All conflicts can be resolved by peaceful resolutions,’ claimed Nelson Mandela, although it can be difficult to envision this when you’re engaged in an issue in your family that stems from the breakdown of a relationship. It is essential to realize that family bonds are not likely to be totally sever, especially when children are involved.

Mediation can be a great alternative to taking an issue through the courts. Mediation is particularly effective in the reduction of conflict and animosity within families by negotiating the possibility of a compromise.

How does mediation work?

Mediation is a process that is voluntary which you and your ex-partner meet to discuss your issues and determine if a solution can be found. Mediation can start at any point but if you would like to take your case before a judge, generally, you’ll be required to take part in an MIAM (Mediation Information and Assessment Meet) prior to submitting your application. MIAM MIAM is an informational session with a mediator , but it is not mediation in itself. It’s designed to inform the client of their options, and assisting you in making the right decision about how to move forward for you or your household.

A mediator can facilitate discussions among you and the ex-partner. Since they are neutral they will let each of you to voice your opinions and feelings and express your views on what is important to you. If you talk to each other individually, they will help each participant to understand the viewpoint of the other party and assist you in finding an agreement. In many instances, this can help couples to come up with on a solution that is acceptable for both parents and is in line with the needs of children.

What kind of disputes could mediation aid?

Mediation can help in solving a variety of kinds of 家庭纠纷 which otherwise would have the court system like:

dispute over where your children’s children will go to school;
How much hours your child will have with each of you
Unanimity over the way a child is raised like the decision-making about school or extra-curricular activities;
Children’s medical care;
Separation of Finances;
how much time grandparents and extended family members can spend with your children or
arrangements for arrangements for the arrangements for the home of the family.

What are the benefits?

Mediation has many advantages over the courtroom:

Understanding the needs of your family. No one understands the family’s needs more than you do. Finding a compromise means you can create plans that are best suited to the needs of your family and you. Consider the specifics of your week’s routines, like who is going to take the kids to their swimming lessons , or games at the weekends. It is also possible to meet your needs if you, for instance, you have a person who has unpredictable or irregular work time.

A court cannot force the solution onto your family.

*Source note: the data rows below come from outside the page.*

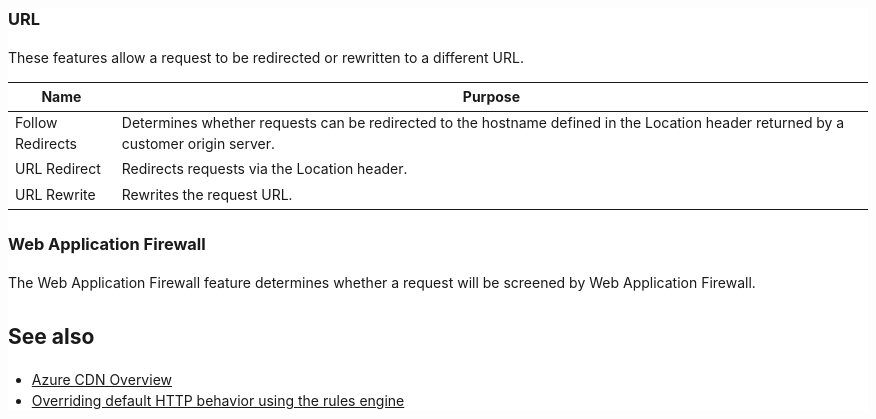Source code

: ### URL
These features allow a request to be redirected or rewritten to a different URL.

| Name | Purpose |
| --- | --- |
| Follow Redirects |Determines whether requests can be redirected to the hostname defined in the Location header returned by a customer origin server.  |
| URL Redirect |Redirects requests via the Location header.  |
| URL Rewrite |Rewrites the request URL.  |

### Web Application Firewall
The Web Application Firewall feature determines whether a request will be screened by Web Application Firewall. 

## See also
* [Azure CDN Overview](cdn-overview.md)
* [Overriding default HTTP behavior using the rules engine](cdn-rules-engine.md)

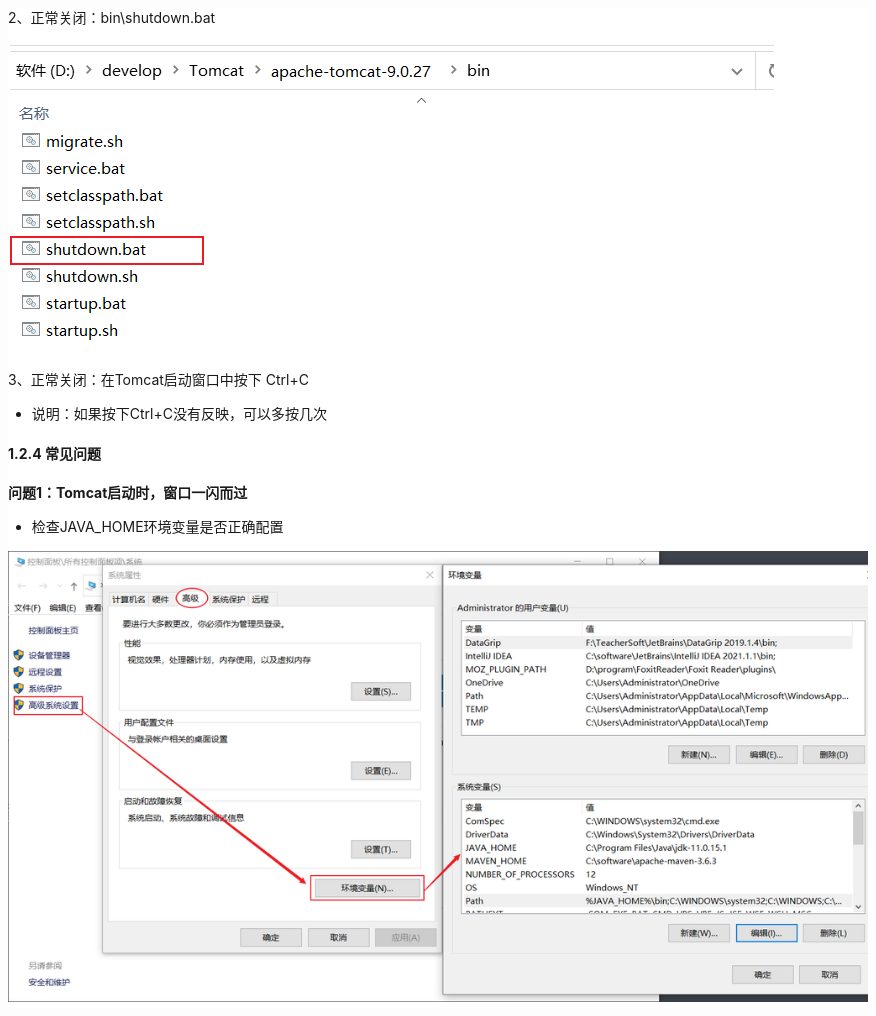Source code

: 2、正常关闭：bin\shutdown.bat

![image-20231122105149981](assets/image-20231122105149981.png)  

3、正常关闭：在Tomcat启动窗口中按下 Ctrl+C

- 说明：如果按下Ctrl+C没有反映，可以多按几次





#### 1.2.4 常见问题

**问题1：Tomcat启动时，窗口一闪而过**

- 检查JAVA_HOME环境变量是否正确配置

![image-20221202190033167](assets/image-20221202190033167.png)
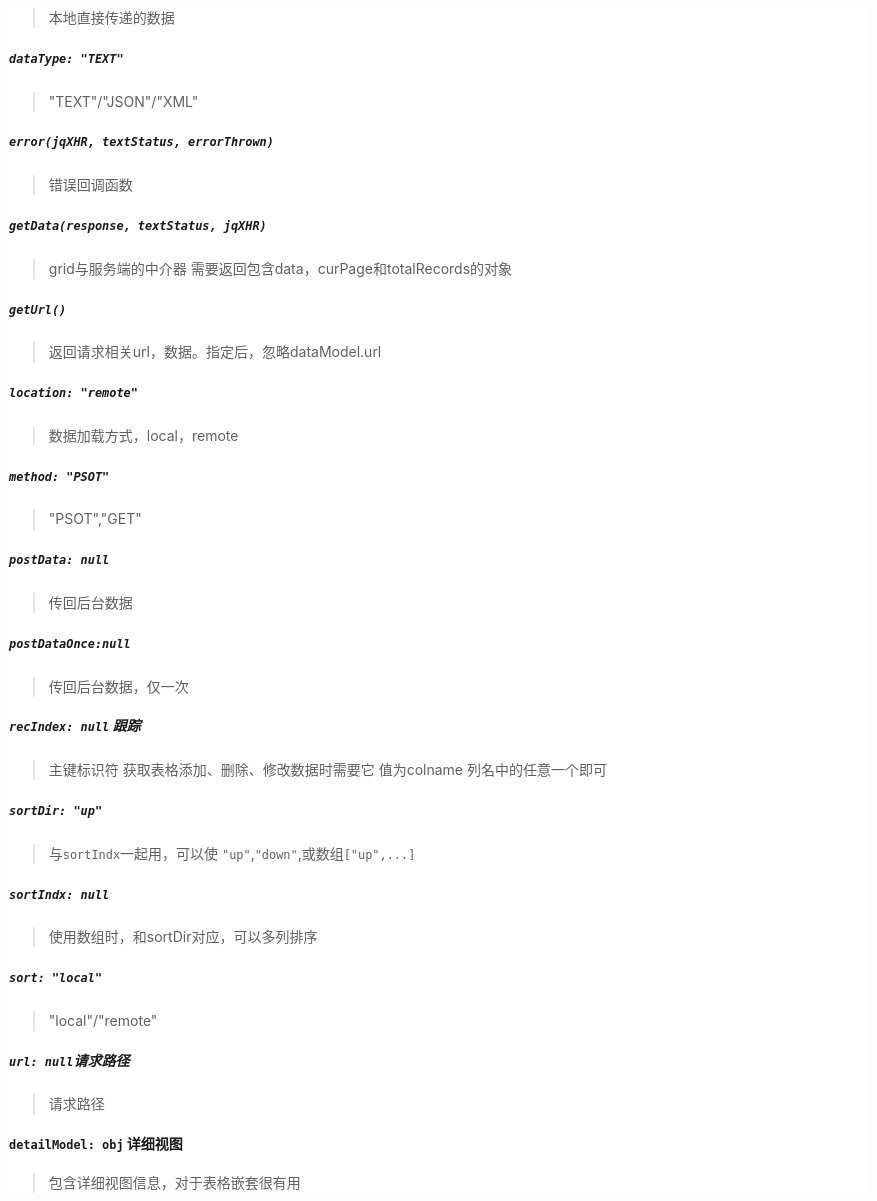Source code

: > 本地直接传递的数据

##### `dataType: "TEXT"` #####

> "TEXT"/"JSON"/"XML"

##### `error(jqXHR, textStatus, errorThrown)` #####

> 错误回调函数

##### `getData(response, textStatus, jqXHR)` #####

> grid与服务端的中介器
> 需要返回包含data，curPage和totalRecords的对象

##### `getUrl()` #####

> 返回请求相关url，数据。指定后，忽略dataModel.url

##### `location: "remote"` #####

> 数据加载方式，local，remote

##### `method: "PSOT"` #####

> "PSOT","GET"

##### `postData: null` #####

> 传回后台数据

##### `postDataOnce:null` #####

> 传回后台数据，仅一次

##### `recIndex: null` 跟踪 #####

> 主键标识符  获取表格添加、删除、修改数据时需要它 值为colname 列名中的任意一个即可

##### `sortDir: "up"` #####

> 与`sortIndx`一起用，可以使
> `"up"`,`"down"`,或数组`["up",...]`

##### `sortIndx: null` #####

> 使用数组时，和sortDir对应，可以多列排序

##### `sort: "local"` #####

> "local"/"remote"

##### `url: null`请求路径 #####

> 请求路径

#### `detailModel: obj` 详细视图 ####

> 包含详细视图信息，对于表格嵌套很有用

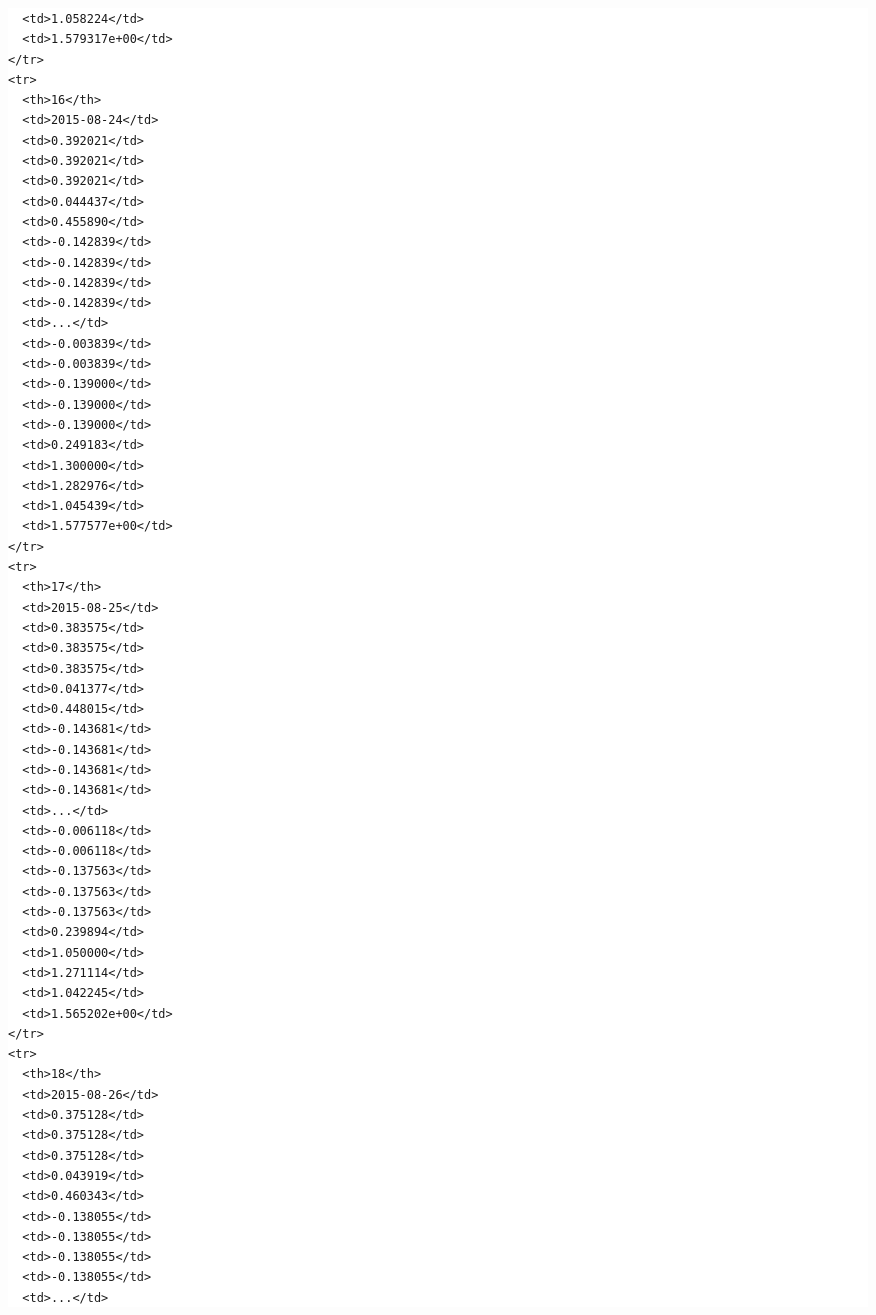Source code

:       <td>1.058224</td>
      <td>1.579317e+00</td>
    </tr>
    <tr>
      <th>16</th>
      <td>2015-08-24</td>
      <td>0.392021</td>
      <td>0.392021</td>
      <td>0.392021</td>
      <td>0.044437</td>
      <td>0.455890</td>
      <td>-0.142839</td>
      <td>-0.142839</td>
      <td>-0.142839</td>
      <td>-0.142839</td>
      <td>...</td>
      <td>-0.003839</td>
      <td>-0.003839</td>
      <td>-0.139000</td>
      <td>-0.139000</td>
      <td>-0.139000</td>
      <td>0.249183</td>
      <td>1.300000</td>
      <td>1.282976</td>
      <td>1.045439</td>
      <td>1.577577e+00</td>
    </tr>
    <tr>
      <th>17</th>
      <td>2015-08-25</td>
      <td>0.383575</td>
      <td>0.383575</td>
      <td>0.383575</td>
      <td>0.041377</td>
      <td>0.448015</td>
      <td>-0.143681</td>
      <td>-0.143681</td>
      <td>-0.143681</td>
      <td>-0.143681</td>
      <td>...</td>
      <td>-0.006118</td>
      <td>-0.006118</td>
      <td>-0.137563</td>
      <td>-0.137563</td>
      <td>-0.137563</td>
      <td>0.239894</td>
      <td>1.050000</td>
      <td>1.271114</td>
      <td>1.042245</td>
      <td>1.565202e+00</td>
    </tr>
    <tr>
      <th>18</th>
      <td>2015-08-26</td>
      <td>0.375128</td>
      <td>0.375128</td>
      <td>0.375128</td>
      <td>0.043919</td>
      <td>0.460343</td>
      <td>-0.138055</td>
      <td>-0.138055</td>
      <td>-0.138055</td>
      <td>-0.138055</td>
      <td>...</td>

If you decide to go through court, a judge can decide what happens which effectively imposes a decision on the family and you. This comes with the risk that you are no longer in control of the outcome. It could be better to you as well as your partner to negotiate and agree on issues that you’re at ease with.

Cost-effective. Mediation can bring substantial savings in costs. First of all, you and your former spouse will pay one mediator. This is different from each of you paying for your own independent legal guidance through your own solicitors. In some instances both of you may have barristers involved. The courts also impose charges for bringing requests before them, as well as to seek an appeal. Based on the nature of the dispute, you might be able to skip the court entirely if you come to an agreement through mediation, and thus avoid costs for court, such as by negotiating arrangements with your kids.

Innovative solutions. In most cases, mediating couples possess more resources and understanding of their own situation to devise solutions that a judge will not have time to think of. Mediating couples are able to discuss every possibility that concerns them and arrive at a common understanding on how to deal with each issue. Sometimes, the solutions you come to between you may be different from those the court can order. For instance when you settle a financial dispute you might choose to have one party accept a jointly owned negative equity property, with the understanding that once you sell it, another does not have any financial interest that they may have in that.

Speedier results. Although mediation is a procedure and the time it takes to complete is generally faster than the process of suing court. It also can yield instant outcomes. If you can agree on a matter like the agreements for the children, at the first session of mediation Implementation of the agreement is likely to happen immediately. If you decide to go through the court system, you are likely to be waiting for the court date to make the progress you want.

Keep the lines of communication open. Mediation is an open and transparent process in which the former and you are advised to talk about the issues that you’re facing and tackle the issues head-on. The mediator doesn’t act on behalf of either. In fact court proceedings could be a battle between you. You’ll each receive independent “secret” counsel from your solicitors about what your rights and obligations are. When you go to court, it could be a degree of distrust and suspicion among the former partners, which doesn’t usually occur during mediation.

A decrease in animosity and conflict. This usually leads to peaceful resolutions that are less tense moving forward. There is a sense of openness among couples who mediate that you are likely to not see in a court proceeding. For couples who have children, this can be significant not only in the present, but also in the future, when you will meet again , especially in the context of the lives of your kids.

Results that are not complete. Even if you only deal with a small portion of your problems but you still need to take to court to resolve your remaining issues, mediation may have saved you time and cash.

Does mediation work for everyone?

Mediation isn’t for all. If you’ve experienced violence at the hands of your partner, you’re probably not going to want to be involved in a mediation process alongside them.

Both partners must want to come to a compromise and are willing to openly discuss and agree on compromises. If your partner from the past is not willing, mediation will not be successful.